[Mr. Zhao Yuqiang] Platform Architecture Based on Big Data Components

After understanding the components included in each ecosystem of big data and their functional characteristics, you can use these components to build a big data platform to realize data storage and data computation. The following diagram shows the overall architecture of a Big Data platform.

The video explanation is below:

Lambda Architecture for Big Data Platforms

Kappa Architecture for Big Data Platforms

The overall architecture of a big data platform can be divided into five layers, namely: data source layer, data collection layer, big data platform layer, data warehouse layer and application layer.

I. Data source layer

The main function of the data source layer is to be responsible for providing all kinds of required business data, such as: user order data, transaction data, system log data, etc. In short, the data that can be provided can be called data source. Although there are various types of data sources, they can be divided into two categories in the big data platform system, namely: offline data sources and real-time data sources. As the name suggests, offline data sources are used in big data offline computing; while real-time data sources are used in big data real-time computing.

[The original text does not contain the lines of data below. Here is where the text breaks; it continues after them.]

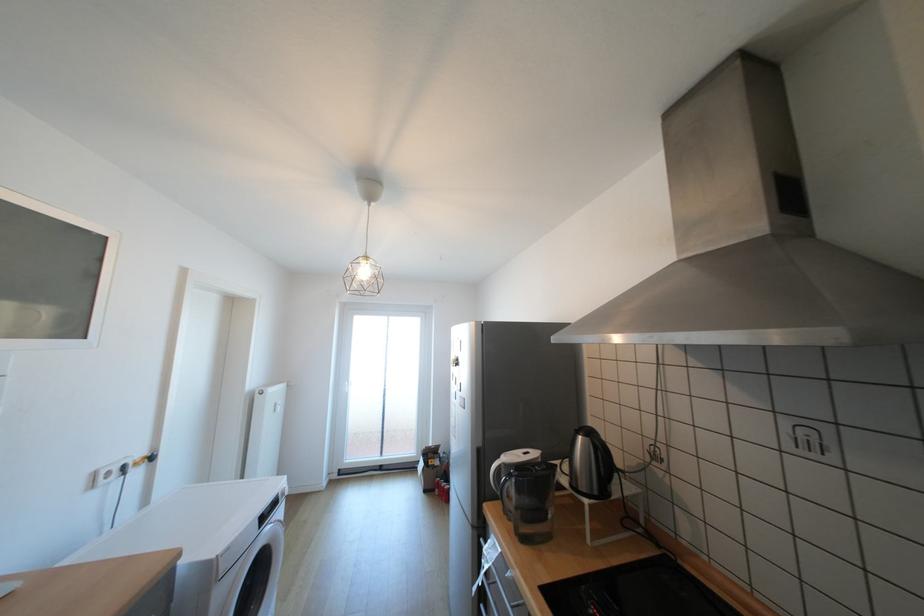
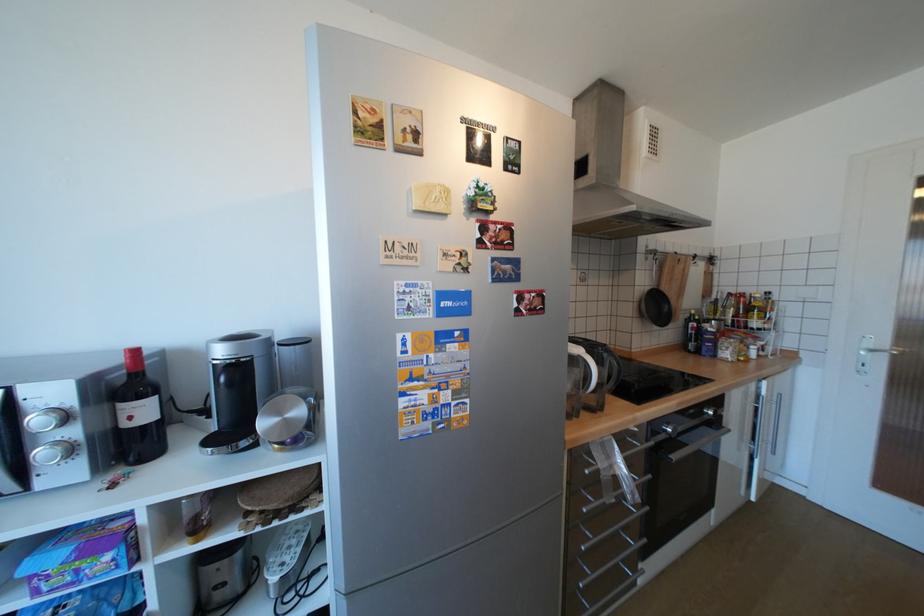
The point at (502, 562) is marked in the first image. Where is the corresponding point in the second image?

(630, 452)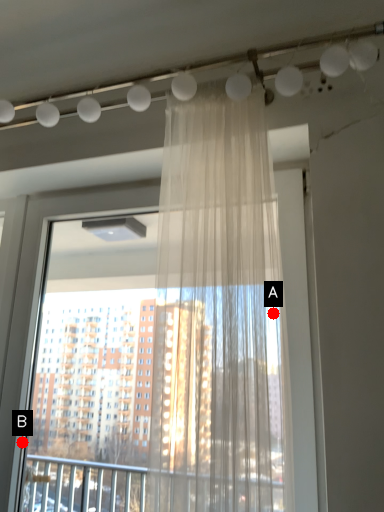
Question: Two points are circled on the image, labeled by A and B beside each circle. Which of the following is the closest to the observer?

Choices:
 (A) A is closer
 (B) B is closer

Answer: (A)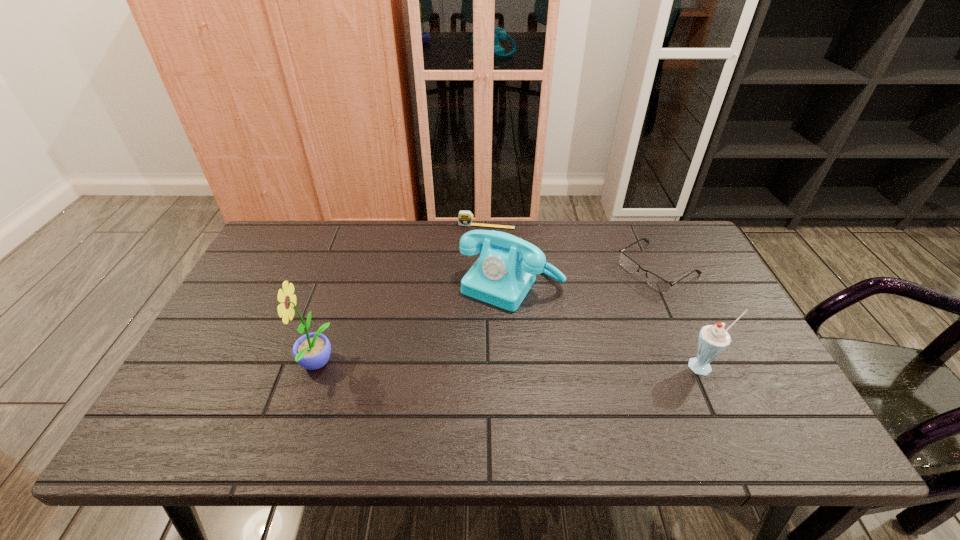
What are the coordinates of `free space between the spectacles and the milkshake` in the screenshot? It's located at (681, 318).

Image resolution: width=960 pixels, height=540 pixels. I want to click on blank region between the spectacles and the telephone, so click(585, 276).

Identify which object is the nearest to the milkshake. Please provide its 2D coordinates. Your answer should be formatted as a tuple, i.e. [(x, y)], where the tuple contains the x and y coordinates of a point satisfying the conditions above.

[(656, 282)]

Point out which object is positioned as the second nearest to the milkshake. Please provide its 2D coordinates. Your answer should be formatted as a tuple, i.e. [(x, y)], where the tuple contains the x and y coordinates of a point satisfying the conditions above.

[(507, 267)]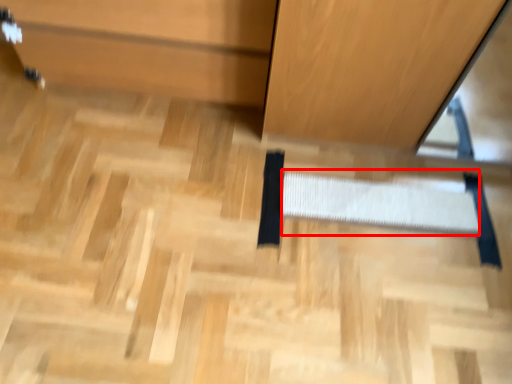
Question: From the image's perspective, where is stair (annotated by the red box) located relative to cabinetry?

Choices:
 (A) below
 (B) above

Answer: (A)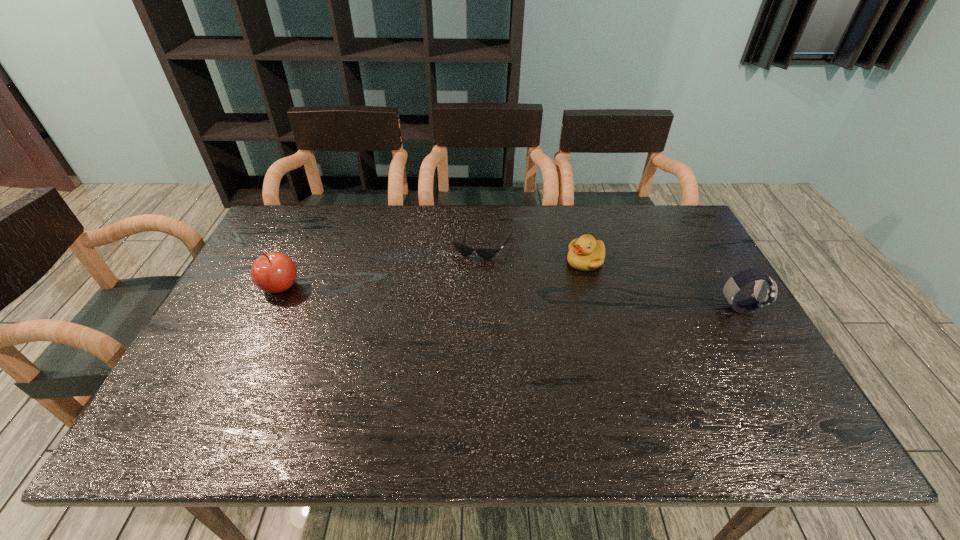
Find the location of `free space on the desktop that is between the leftmost object and the watch and is positioned at the beak of the third object from left to right`. free space on the desktop that is between the leftmost object and the watch and is positioned at the beak of the third object from left to right is located at coordinates (496, 296).

This screenshot has width=960, height=540. What are the coordinates of `free spot on the desktop that is between the apple and the rightmost object and is positioned on the front-facing side of the second object from left to right` in the screenshot? It's located at (461, 295).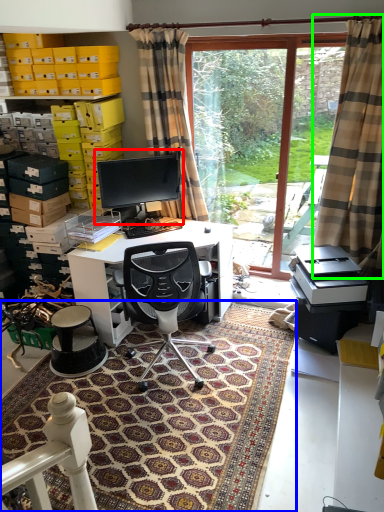
Question: Which is farther away from computer monitor (highlighted by a red box)? mat (highlighted by a blue box) or curtain (highlighted by a green box)?

Choices:
 (A) mat
 (B) curtain

Answer: (A)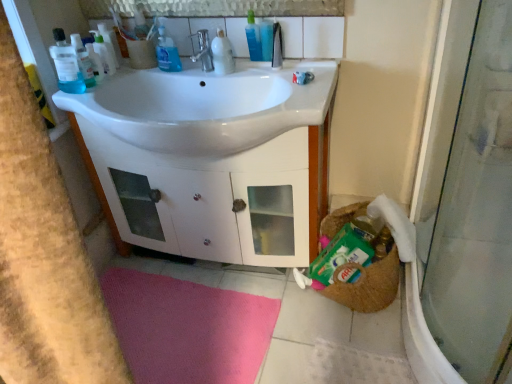
Question: Is satin nickel faucet at center further to the viewer compared to translucent plastic bottle at upper center?

Choices:
 (A) yes
 (B) no

Answer: (B)

Question: Does satin nickel faucet at center turn towards translucent plastic bottle at upper center?

Choices:
 (A) no
 (B) yes

Answer: (A)

Question: Is satin nickel faucet at center wider than translucent plastic bottle at upper center?

Choices:
 (A) no
 (B) yes

Answer: (B)

Question: Is satin nickel faucet at center facing away from translucent plastic bottle at upper center?

Choices:
 (A) no
 (B) yes

Answer: (A)

Question: Considering the relative sizes of satin nickel faucet at center and translucent plastic bottle at upper center in the image provided, is satin nickel faucet at center thinner than translucent plastic bottle at upper center?

Choices:
 (A) yes
 (B) no

Answer: (B)

Question: Based on their positions, is translucent plastic bottle at upper center located to the left or right of white glossy bottle at upper center, placed as the 1th cleaning product when sorted from right to left?

Choices:
 (A) left
 (B) right

Answer: (B)

Question: In the image, is translucent plastic bottle at upper center positioned in front of or behind white glossy bottle at upper center, placed as the 1th cleaning product when sorted from right to left?

Choices:
 (A) front
 (B) behind

Answer: (B)

Question: Considering the positions of translucent plastic bottle at upper center and white glossy bottle at upper center, placed as the 1th cleaning product when sorted from right to left, in the image, is translucent plastic bottle at upper center bigger or smaller than white glossy bottle at upper center, placed as the 1th cleaning product when sorted from right to left,?

Choices:
 (A) big
 (B) small

Answer: (B)

Question: Is point (253, 34) closer or farther from the camera than point (219, 72)?

Choices:
 (A) farther
 (B) closer

Answer: (A)

Question: In terms of size, does blue liquid soap at upper center, which is the 2th cleaning product from right to left, appear bigger or smaller than white glossy cabinet at center?

Choices:
 (A) small
 (B) big

Answer: (A)

Question: From a real-world perspective, is blue liquid soap at upper center, which is the 1th cleaning product from left to right, positioned above or below white glossy cabinet at center?

Choices:
 (A) above
 (B) below

Answer: (A)

Question: Is blue liquid soap at upper center, which is the 2th cleaning product from right to left, wider or thinner than white glossy cabinet at center?

Choices:
 (A) wide
 (B) thin

Answer: (B)

Question: From the image's perspective, is blue liquid soap at upper center, which is the 2th cleaning product from right to left, above or below white glossy cabinet at center?

Choices:
 (A) below
 (B) above

Answer: (B)

Question: Is blue liquid soap at upper center, which is the 2th cleaning product from right to left, situated inside white glossy sink at center or outside?

Choices:
 (A) inside
 (B) outside

Answer: (A)

Question: Looking at their shapes, would you say blue liquid soap at upper center, which is the 2th cleaning product from right to left, is wider or thinner than white glossy sink at center?

Choices:
 (A) thin
 (B) wide

Answer: (A)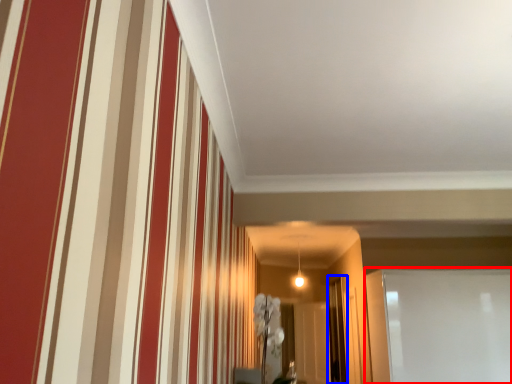
Question: Which of the following is the closest to the observer, glass door (highlighted by a red box) or glass door (highlighted by a blue box)?

Choices:
 (A) glass door
 (B) glass door

Answer: (A)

II. Data acquisition layer

With the data from the underlying data source, there is a need to use ETL tools to accomplish data collection, transformation and loading. Such components are provided in the Hadoop system. For example, you can use Sqoop to complete the data exchange between the big data platform and the relational database; use Flume to complete the collection of log data. In addition to these components provided by the big data platform system itself, crawlers are also a typical data collection method. Of course, you can also use third-party data collection tools, such as DataX and CDC to complete the data collection work.
In order to address the coupling between the data source layer and the data acquisition layer, a data bus can be added between these two layers. The data bus is not necessary, it is only introduced to reduce the coupling between layers when doing the system architecture design.

III. Big data platform layer

This is the core layer of the entire big data system used to accomplish big data storage and big data computation. As the big data platform can be seen as a way to realize the data warehouse, and then can be divided into offline data warehouse and real-time data warehouse. The following is a description of each.

3.1 Offline Data Warehouse Implementation Based on Big Data Technology

After the underlying data collection layer gets the data, it can usually be stored in HDFS or HBase. Then the analysis and processing of offline data is completed by offline computing engines, such as MapReduce, Spark Core, Flink DataSet. In order to be able to carry out unified management and scheduling of various computing engines on the platform, these computing engines can be run on top of Yarn; next you can use Java programs or Scala programs to complete the analysis and processing of data. In order to simplify the development of applications, in the big data platform system, it also supports the use of SQL statements to process data, that is, it provides a variety of data analysis engines, for example: Hive in the Hadoop system, whose default behavior is Hive on MapReduce, so that you can write standard SQL in Hive, which can be converted to MapReduce by Hive's engine. MapReduce, which in turn runs on top of Yarn to process big data. Common big data analytics engines besides Hive are Spark SQL and Flink SQL.

3.2 Real-time data warehouse realization based on big data technology

After the underlying data collection layer gets the real-time data, in order to carry out data persistence while ensuring the reliability of the data, the collected data can be stored in the messaging system Kafka; and then processed by a variety of real-time computing engines, such as: Storm, Spark Stream and Flink DataStream. As with offline data warehouses, these computational engines can be run on top of Yarn, while supporting SQL statements for real-time data processing.
Offline data warehouse and real-time data warehouse in the process of implementation, may use some public components, such as: the use of MySQL storage of meta-information, the use of Redis for caching, including the use of ElasticSearch (referred to as ES) to complete the search for data and so on.

IV. Data warehouse layer

With the support of the big data platform layer you can further build the data warehouse layer. When building the data warehouse model, it can be built based on the star model or snowflake model. The previously mentioned data marts and machine learning algorithms can also be categorized into this layer.

V. Application layer

With various data models and data in the data warehouse layer, it is possible to implement various application scenarios based on these models and data. For example: analysis of popular products in e-commerce, social network analysis in graph computing, implementation of recommender systems, risk control, and behavioral prediction, and so on.